A California woman serving life behind bars for a string of brutal attacks is once again drawing attention — not for her crimes, but for her surprising role as an advocate for fellow inmates. And many say the irony is impossible to ignore.
Dana Sue Gray, now 67, has spent nearly three decades in prison after admitting to a series of violent assaults in the mid-1990s. In a 2024 interview with The Independent, Gray claimed she now fights for women behind bars, telling the outlet, “Most women are taught to stay quiet and follow orders — that’s why so many don’t push back.”

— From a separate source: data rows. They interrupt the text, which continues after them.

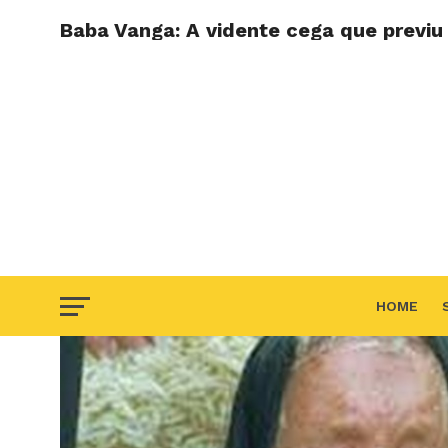
Baba Vanga: A vidente cega que previu 
HOME
F.A.Q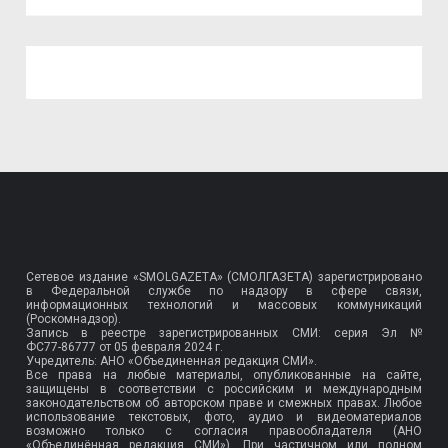
Сетевое издание «SMOLGAZETA» (СМОЛГАЗЕТА) зарегистрировано
в Федеральной службе по надзору в сфере связи,
информационных технологий и массовых коммуникаций
(Роскомнадзор).
Запись в реестре зарегистрированных СМИ: серия Эл №
ФС77-86777
от 05 февраля 2024 г.
Учредитель: АНО «Объединенная редакция СМИ».
Все права на любые материалы, опубликованные на сайте,
защищены в соответствии с российским и международным
законодательством об авторском праве и смежных правах. Любое
использование текстовых, фото, аудио и видеоматериалов
возможно только с согласия правообладателя (АНО
«Объединённая редакция СМИ»). При частичном или полном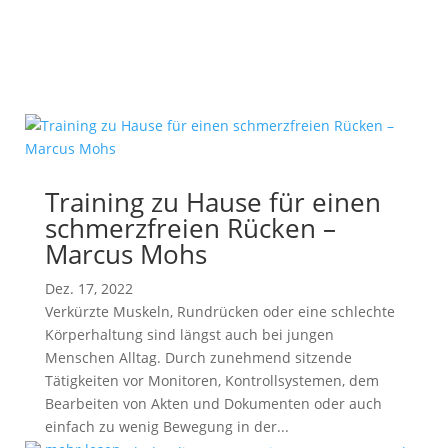
Training zu Hause für einen
schmerzfreien Rücken –
Marcus Mohs
Dez. 17, 2022
Verkürzte Muskeln, Rundrücken oder eine schlechte
Körperhaltung sind längst auch bei jungen
Menschen Alltag. Durch zunehmend sitzende
Tätigkeiten vor Monitoren, Kontrollsystemen, dem
Bearbeiten von Akten und Dokumenten oder auch
einfach zu wenig Bewegung in der...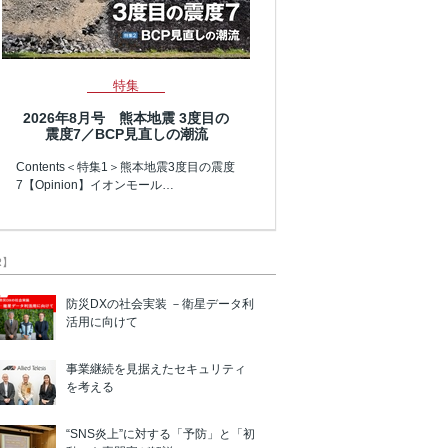
特集
2026年8月号 熊本地震 3度目の
震度7／BCP見直しの潮流
Contents＜特集1＞熊本地震3度目の震度
7【Opinion】イオンモール…
R】
防災DXの社会実装 －衛星データ利
活用に向けて
事業継続を見据えたセキュリティ
を考える
“SNS炎上”に対する「予防」と「初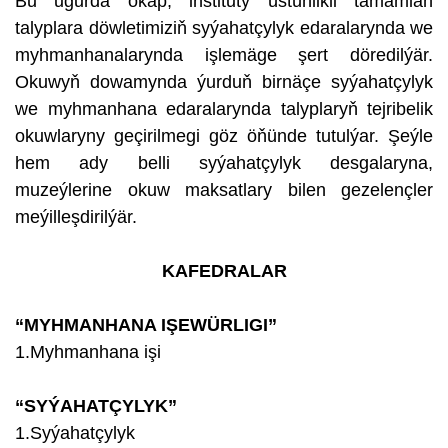
Bu ugurda okap, instituty üstünlikli tamamlan
talyplara döwletimiziň syýahatçylyk edaralarynda we
myhmanhanalarynda işlemäge şert döredilýär.
Okuwyň dowamynda ýurduň birnäçe syýahatçylyk
we myhmanhana edaralarynda talyplaryň tejribelik
okuwlaryny geçirilmegi göz öňünde tutulýar. Şeýle
hem ady belli syýahatçylyk desgalaryna,
muzeýlerine okuw maksatlary bilen gezelençler
meýilleşdirilýär.
KAFEDRALAR
“MYHMANHANA IŞEWÜRLIGI”
1.Myhmanhana işi
“SYÝAHATÇYLYK”
1.Syýahatçylyk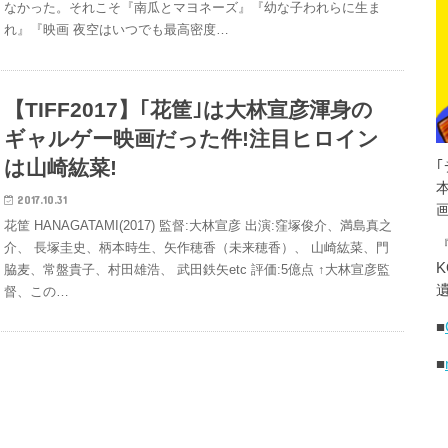
なかった。それこそ『南瓜とマヨネーズ』『幼な子われらに生ま
れ』『映画 夜空はいつでも最高密度…
【TIFF2017】｢花筐｣は大林宣彦渾身の
ギャルゲー映画だった件!注目ヒロイン
は山崎紘菜!
2017.10.31
花筐 HANAGATAMI(2017) 監督:大林宣彦 出演:窪塚俊介、満島真之
介、 長塚圭史、柄本時生、矢作穂香（未来穂香）、 山崎紘菜、門
K
脇麦、常盤貴子、村田雄浩、 武田鉄矢etc 評価:5億点 ↑大林宣彦監
遺
督、この…
■
■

But long before she began championing prisoner rights, Gray was at the center of one of Southern California’s most disturbing crime sprees — one prosecutors say wasn’t fully accounted for in the plea deal that sent her to prison in 1998.
A Crime Scene That Shocked Investigators
Detective Joseph Greco of the Perris Police Department still remembers the day he walked into an upscale Canyon Lake home on February 16, 1994. Inside, 86-year-old Norma Davis lay dead after being stabbed repeatedly and strangled with a phone cord.
Greco told A&E Crime + Investigation the violence went far beyond what was needed to kill the elderly woman. “It was personal,” he said, describing the scene as “overkill.”
An unusual shoe print found in the kitchen caught investigators’ attention — a small sneaker that didn’t belong to the victim or her caregivers. “That’s when I first considered the attacker could be a woman,” Greco recalled.
At that point, Gray wasn’t even on the radar. Detectives initially focused on Davis’ former daughter-in-law, Jeri Armbrust, and her family, including Armbrust’s stepdaughter, Dana Gray. But there wasn’t enough to tie any of them to the crime.

A Second Killing Raises Alarm Bells
Twelve days later, Greco was called back to the same gated community for another murder. This time, 66-year-old June Roberts had been beaten with a wine decanter and strangled — again with a phone cord. Items of value were left behind, but her credit cards were gone.
Robbery didn’t seem like the point, Greco noted. “The violence came first,” he said.
Investigators tracked the stolen cards to several stores, including a hair salon where a woman who matched the suspect profile had just dyed her blonde hair red. The young boy with her described her as his “other mommy,” a detail that would soon play a critical role.
A Survivor Points the Case Toward Gray
On March 10, 1994, shop worker Dorinda Hawkins was attacked inside an antiques store in Lake Elsinore. Gray strangled her and stole cash before fleeing, but Hawkins lived — and later told investigators the attacker said her rampage “wasn’t about money.”

When Greco described the suspect to Armbrust — a formerly blonde woman with new red hair who acted as a mother figure to a young boy — she didn’t have a name at first. But after Gray casually showed up at her house flaunting that exact description, Armbrust called detectives.
A Final Murder Before Police Closed In
Authorities rushed to obtain a search warrant, but before they could serve it, Gray struck again. On March 16, she followed 87-year-old Dora Beebe home and murdered her with a phone cord and a clothes iron, later draining nearly $2,000 from her bank account.
Police searching Gray’s home found a stockpile of evidence: cash from Beebe’s account, items purchased with Roberts’ credit cards, sneakers matching the print at Davis’ murder, and keys from the antiques store. Hawkins later identified Gray in a photo lineup.
Gray initially denied everything, claiming she had “found” the victims’ cards and bank book. She later said she stole because “shopping puts me at rest.”

A Plea Deal That Left Out One Victim
Faced with the death penalty, Gray pursued an insanity defense, but was found mentally competent. Days before trial, she accepted a plea deal: guilty pleas in two murders and one attempted murder. In return, prosecutors agreed not to charge her in Davis’ killing — the one Greco still believes she committed.
“She couldn’t admit to that one,” he said. “It was too close.”
Despite his lingering doubts, Greco said he supports her work with other inmates — with limits. “I think it’s good she’s trying to help,” he stated. “But sincerity is hard to measure in someone capable of that kind of violence.”